Village in Cornwall, England

Tywardreath (/'taɪwərˌdrɛθ/; Ti War Dreth, meaning "House on the Beach" (or Strand)) is a small hilltop village on the south coast of Cornwall, England, United Kingdom, about 3 mi north west of Fowey. It is located in a sheltered spot overlooking a silted-up estuary opposite Par and near the beach of Par Sands. It is on the Saints' Way path.

Tywardreath was featured by Daphne du Maurier in her novel The House on the Strand. Although this was a fictional tale of drug-induced time-travel, the history and geography of the area was carefully researched by du Maurier, who lived in a house called Kilmarth (Kilmergh, meaning horses' ridge), 1 mi to the south. It also appears in her 1946 novel The King's General.

The seal of the borough of Tywardreath was a Shield of Arms, a saltire between four fleurs-de-lis, with the legend "Tywardreath". The arms are derived from those of the priory: the saltire for St Andrew, the patron of the priory and parish church; the fleur-de-lis for the French mother house at Angers.

Tywardreath was recorded in the Domesday Book (1086) when it was one of 28 manors held by Richard from Robert, Count of Mortain. There were 2 hides of land and land for 12 ploughs. One virgate of land was held by Richard with 4 ploughs and 7 serfs; 8 villeins and 18 smallholders had the rest of the land with 3 ploughs. There were 6 acres of woodland and 100 acres of pasture. The manor was valued at £2 though it had formerly been worth £4.

·····

■ **What you need to do**:
1: Reproduce the passage of the Tywardreath text that begins at the words "Tywardreath was featured" and stops after the words "house at Angers.". Keep every word and mark unchanged.
2: In the Tywardreath text, what did the fleurs-de-lis on the borough seal stand for?
3: The Tywardreath text gives the Domesday count of serfs, villeins and smallholders. List each of these groups with its number.

■ **Extracted records**:

·····

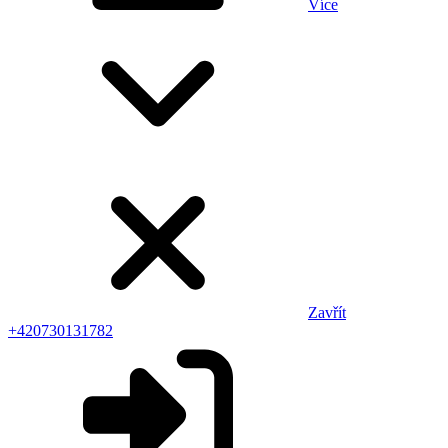
Více
Zavřít
+420730131782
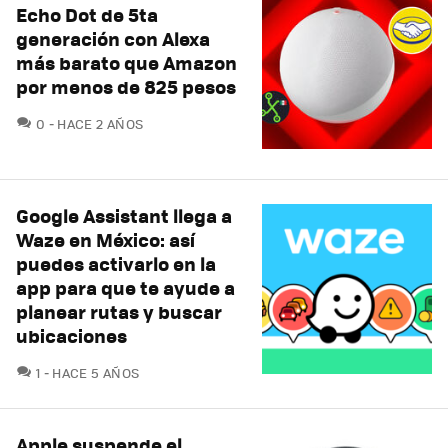
Echo Dot de 5ta
generación con Alexa
más barato que Amazon
por menos de 825 pesos
COMENTARIOS
0
HACE 2 AÑOS
Google Assistant llega a
Waze en México: así
puedes activarlo en la
app para que te ayude a
planear rutas y buscar
ubicaciones
COMENTARIOS
1
HACE 5 AÑOS
Apple suspende el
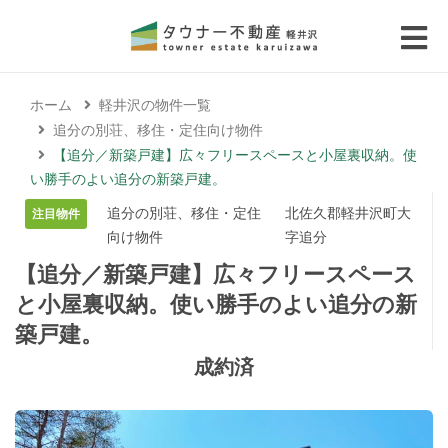
 submenu (エリアから探す)
ホーム
軽井沢の物件一覧
 submenu (物件種別から選ぶ)
追分の別荘、移住・定住向け物件
【追分／新築戸建】広々フリースペースと小屋裏収納。使
 submenu (価格帯から選ぶ)
い勝手のよい追分の新築戸建。
追分の別荘、移住・定住
北佐久郡軽井沢町大
注目物件
 submenu (コラム・移住者の声)
向け物件
字追分
【追分／新築戸建】広々フリースペース
 submenu (お問い合わせ)
と小屋裏収納。使い勝手のよい追分の新
築戸建。
成約済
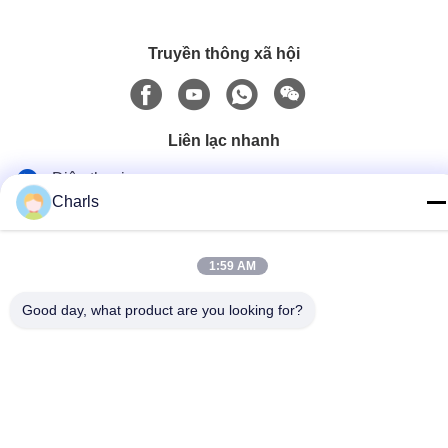
Truyền thông xã hội
Liên lạc nhanh
Điện thoại
Charls
86--15961532055
Email
1:59 AM
Charls@gabionmachinery.com
Good day, what product are you looking for?
Địa chỉ
No 148, Yungu Road, Zhutang Town, Jiangyin City, Jiangsu
Province, Trung Quốc
Chính sách bảo mật
|
Sơ đồ trang web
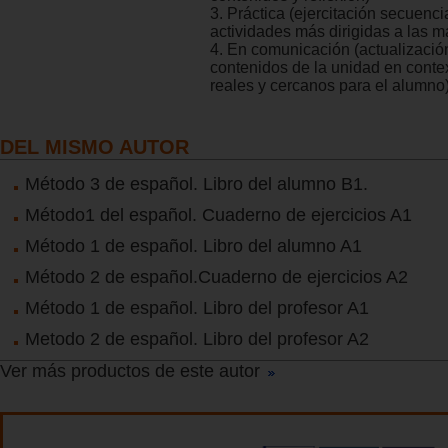
3. Práctica (ejercitación secuenc
actividades más dirigidas a las má
4. En comunicación (actualizació
contenidos de la unidad en conte
reales y cercanos para el alumno)
DEL MISMO AUTOR
Método 3 de español. Libro del alumno B1.
Método1 del español. Cuaderno de ejercicios A1
Método 1 de español. Libro del alumno A1
Método 2 de español.Cuaderno de ejercicios A2
Método 1 de español. Libro del profesor A1
Metodo 2 de español. Libro del profesor A2
Ver más productos de este autor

·····

■ **Answers to the tasks**:
1:
Tywardreath was featured by Daphne du Maurier in her novel The House on the Strand. Although this was a fictional tale of drug-induced time-travel, the history and geography of the area was carefully researched by du Maurier, who lived in a house called Kilmarth (Kilmergh, meaning horses' ridge), 1 mi to the south. It also appears in her 1946 novel The King's General.

The seal of the borough of Tywardreath was a Shield of Arms, a saltire between four fleurs-de-lis, with the legend "Tywardreath". The arms are derived from those of the priory: the saltire for St Andrew, the patron of the priory and parish church; the fleur-de-lis for the French mother house at Angers.

2: The French mother house of the priory at Angers.

3:
7 serfs
8 villeins
18 smallholders